I was also somewhat irritated by the production having
Quickly’s laughing and giggling excessively to herself
behind Falstaff’s back as she follows up her
reverenzas on
bringing the letters of the two wives to the knight (Chs.
10-11). In contrast Ford and Caius plotting outside the
inn after Falstaff has again fallen into Quickly’s trap
is well done. Elsewhere I was irritated by the video
director’s fidgety use of close-ups to the detriment
of the wider scene.
Big
pluses for the production and performance are the sets
and costumes. Even the wide stage of the Salzburg Gross
Festspielhaus seems appropriate for the opening scene
of Falstaff’s quarters at the inn. The space is used
adroitly as Falstaff berates and then chases and beats
Bardolph and Pistol (Ch.4). Perhaps the best scenes are
those outside Ford’s house as the wives plot their response
to Falstaff’s letters (Chs. 5-9) with the set’s hedges
and backdrop. The inside of the house with its large
bay window (Chs.15-21) is also nicely done. In contrast,
I have seen the final scene (Chs.25-30) better portrayed
and achieving a more enchanting effect. Having over-large
fairies dressed in green, as is the case with Nannetta,
also misses something.
Once
or twice, for fleeting moments, I wondered if my eyes
and ears were in sync. The audio recording (DG 447 686-2)

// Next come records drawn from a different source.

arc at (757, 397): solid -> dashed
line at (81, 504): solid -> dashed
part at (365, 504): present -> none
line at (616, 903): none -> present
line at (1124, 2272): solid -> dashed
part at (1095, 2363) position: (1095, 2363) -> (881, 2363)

was made a year before the staged ones at Salzburg in
1981 and 1982, with the same cast. The DVD declares a
live recording from the latter year and I did wonder
if there had been any manipulation. In a very competitive
market this performance does not stand out. The 1982
traditional production conducted by Giulini has a better
all-round singing cast (see
review),
whilst for a more modern production the veteran Raimondi
is a convincing knight (see
review).
Meanwhile I continue to enjoy Ambrogio Maestri under
Muti at La Scala in 2001 (Euroarts 2051728) and hope
for a DVD of Terfel’s 2008 performances in Peter Stein’s
production for Welsh National Opera. I enjoyed it immensely
in the theatre (see
review).
It has already been shown on the Welsh language TV channel.